[[ Record set open ]]

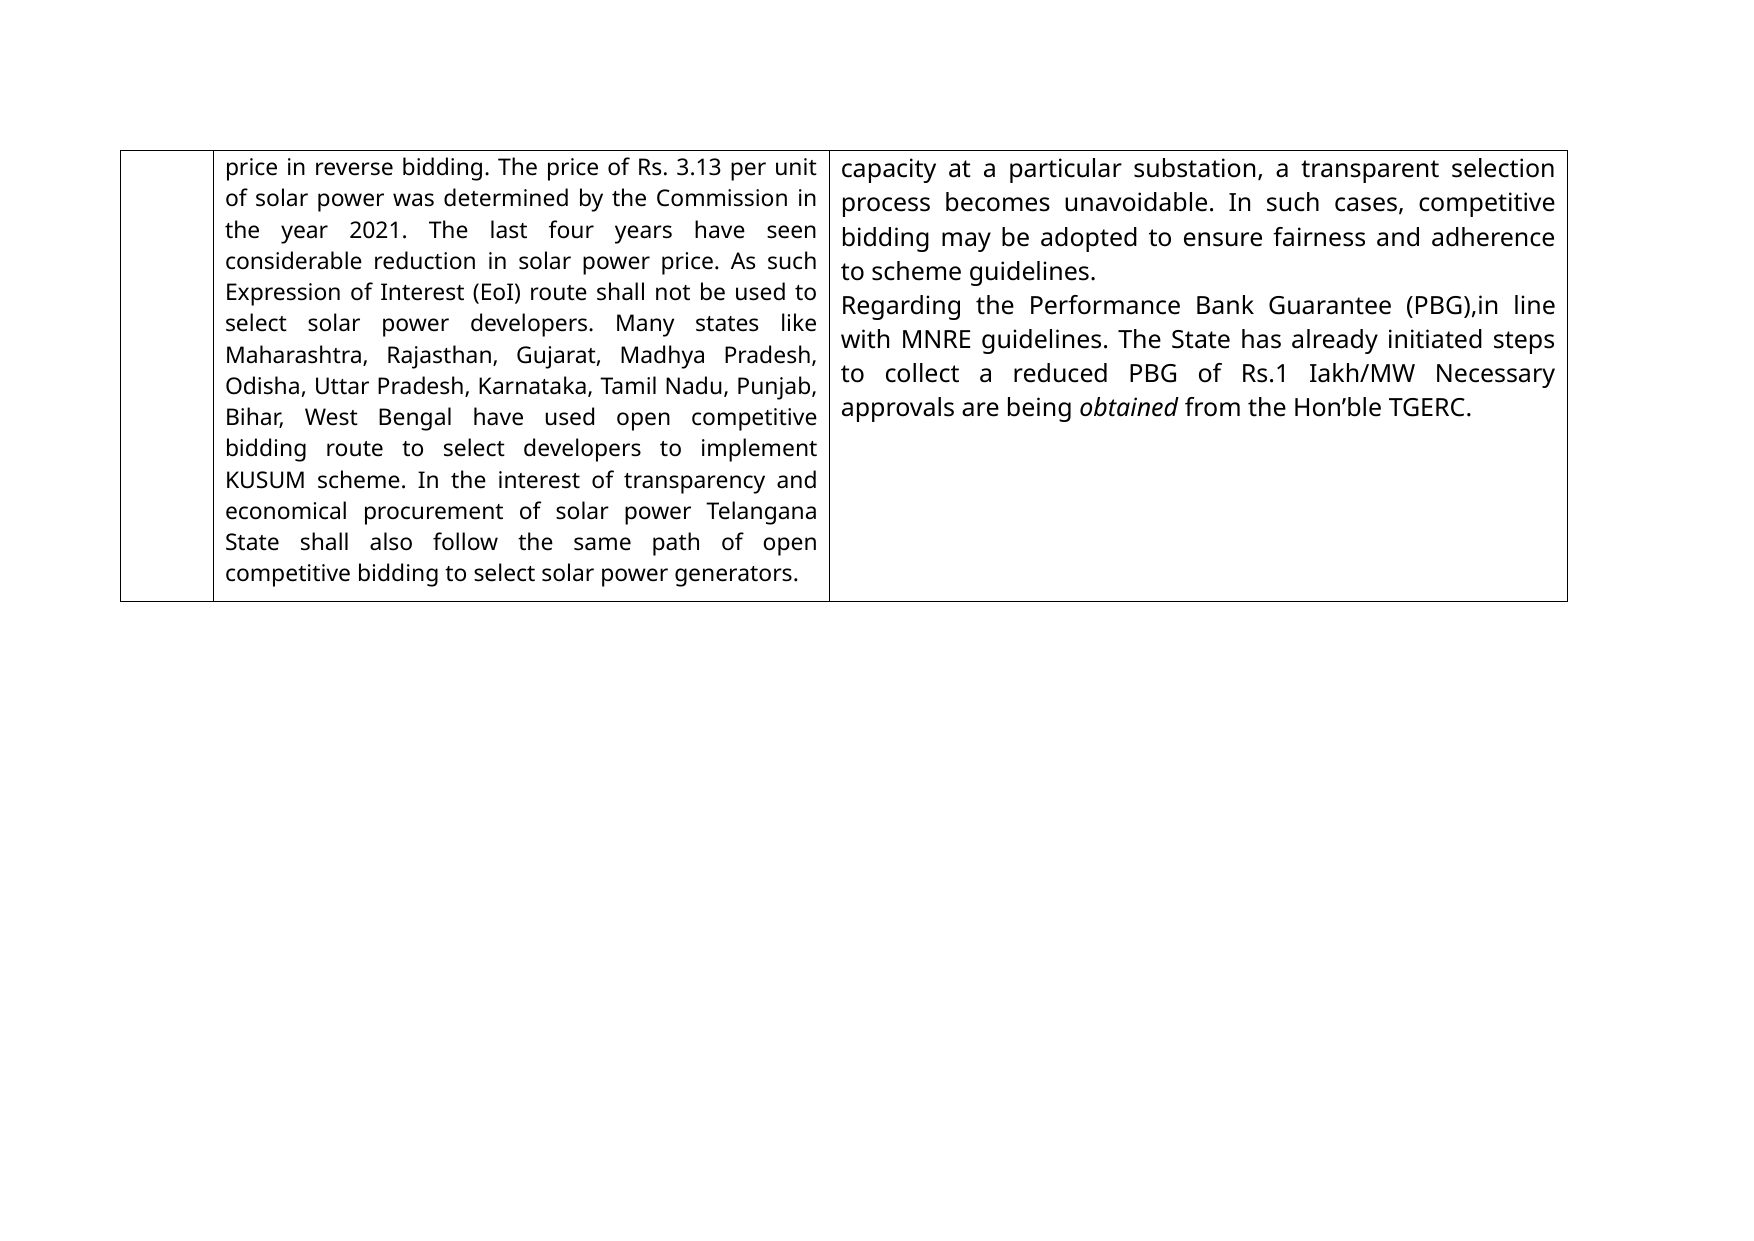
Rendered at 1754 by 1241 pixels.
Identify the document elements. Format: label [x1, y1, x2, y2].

table_cell [121, 151, 213, 601]
table_cell [214, 151, 829, 601]
table_cell [830, 151, 1567, 601]
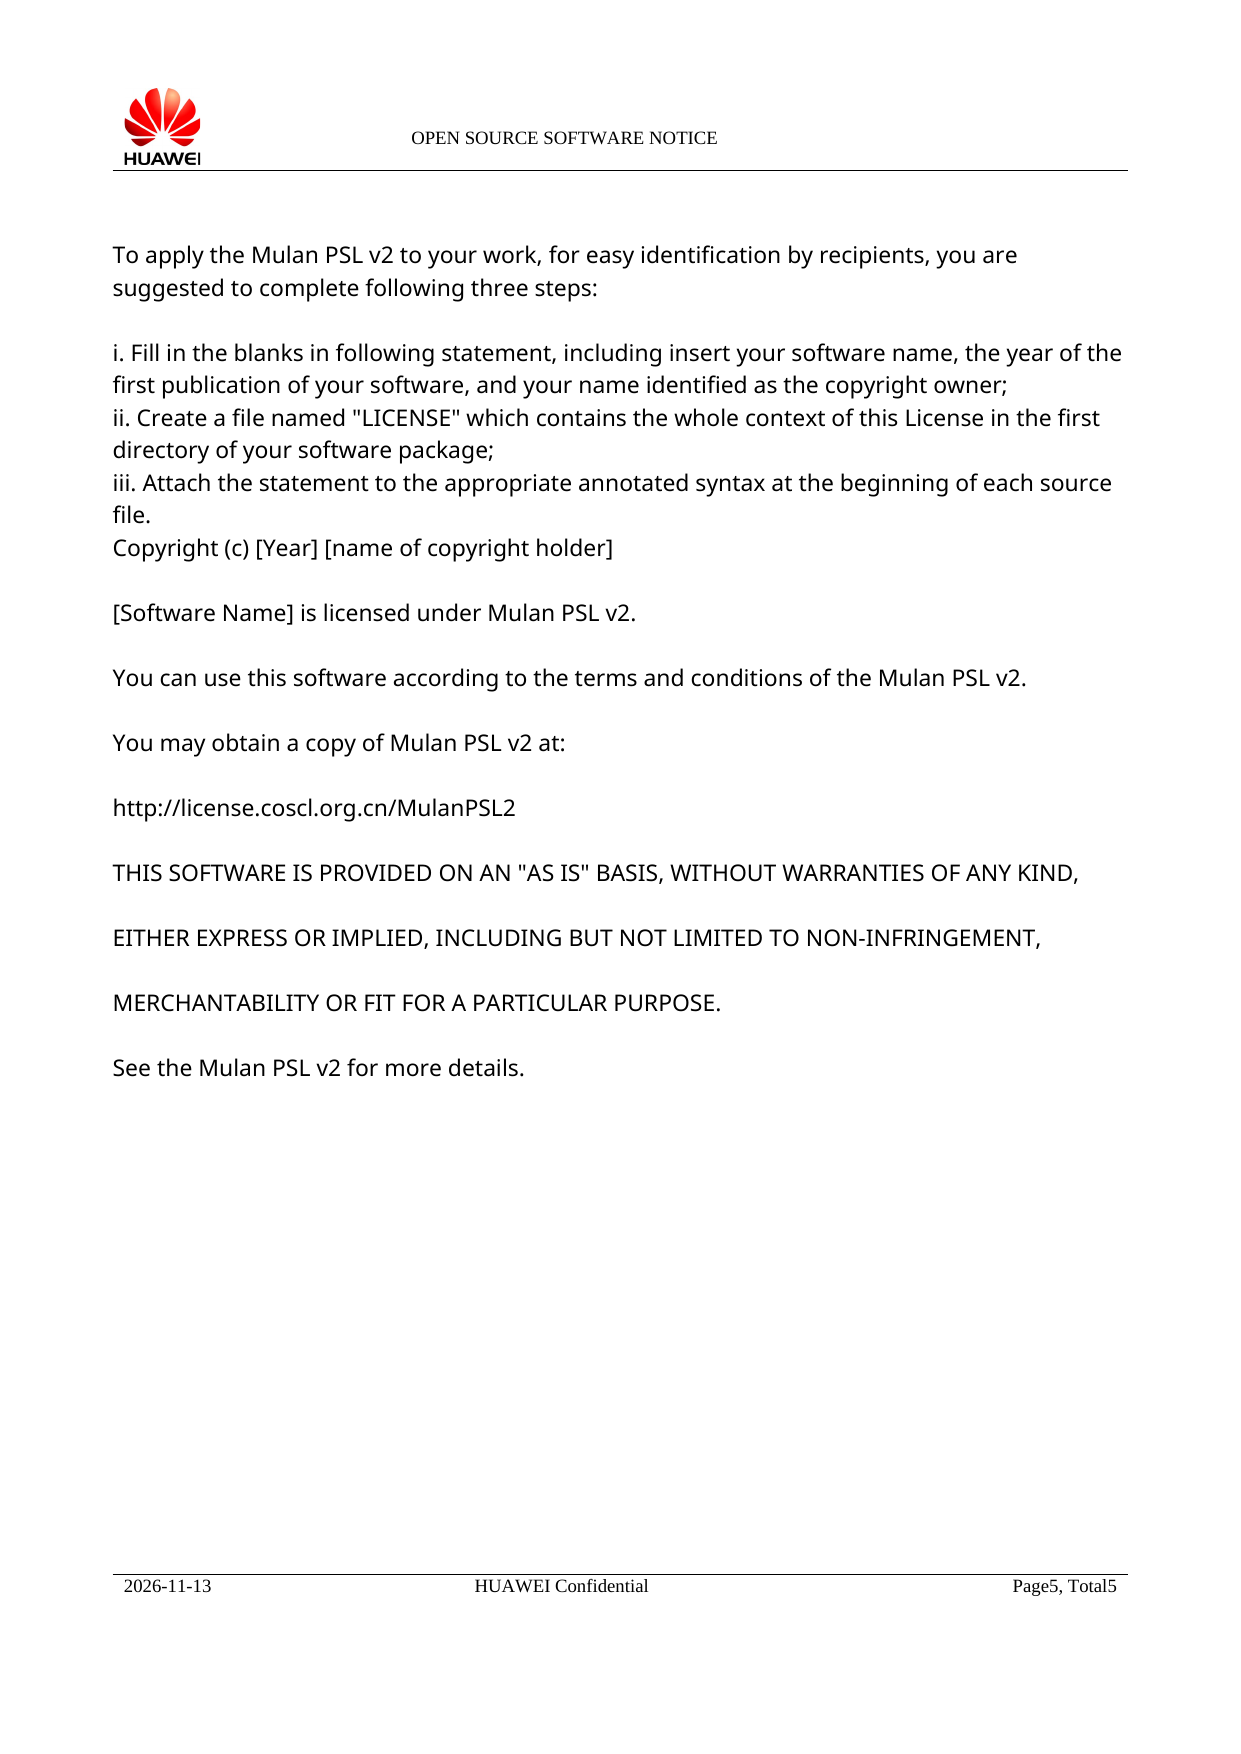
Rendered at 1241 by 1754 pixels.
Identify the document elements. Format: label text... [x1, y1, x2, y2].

[[ Record set closed ]]

> **Description of the task**:
Every record above should come back exactly, but without its pictures.

> **Completed task**:
Rendered at 1754 by 1241 pixels.
Identify the document elements. Format: label [x1, y1, x2, y2].

table_cell [121, 151, 213, 601]
table_cell [214, 151, 829, 601]
table_cell [830, 151, 1567, 601]
Rendered at 1241 by 1754 pixels.
Identify the document elements. Format: label text... [x1, y1, x2, y2].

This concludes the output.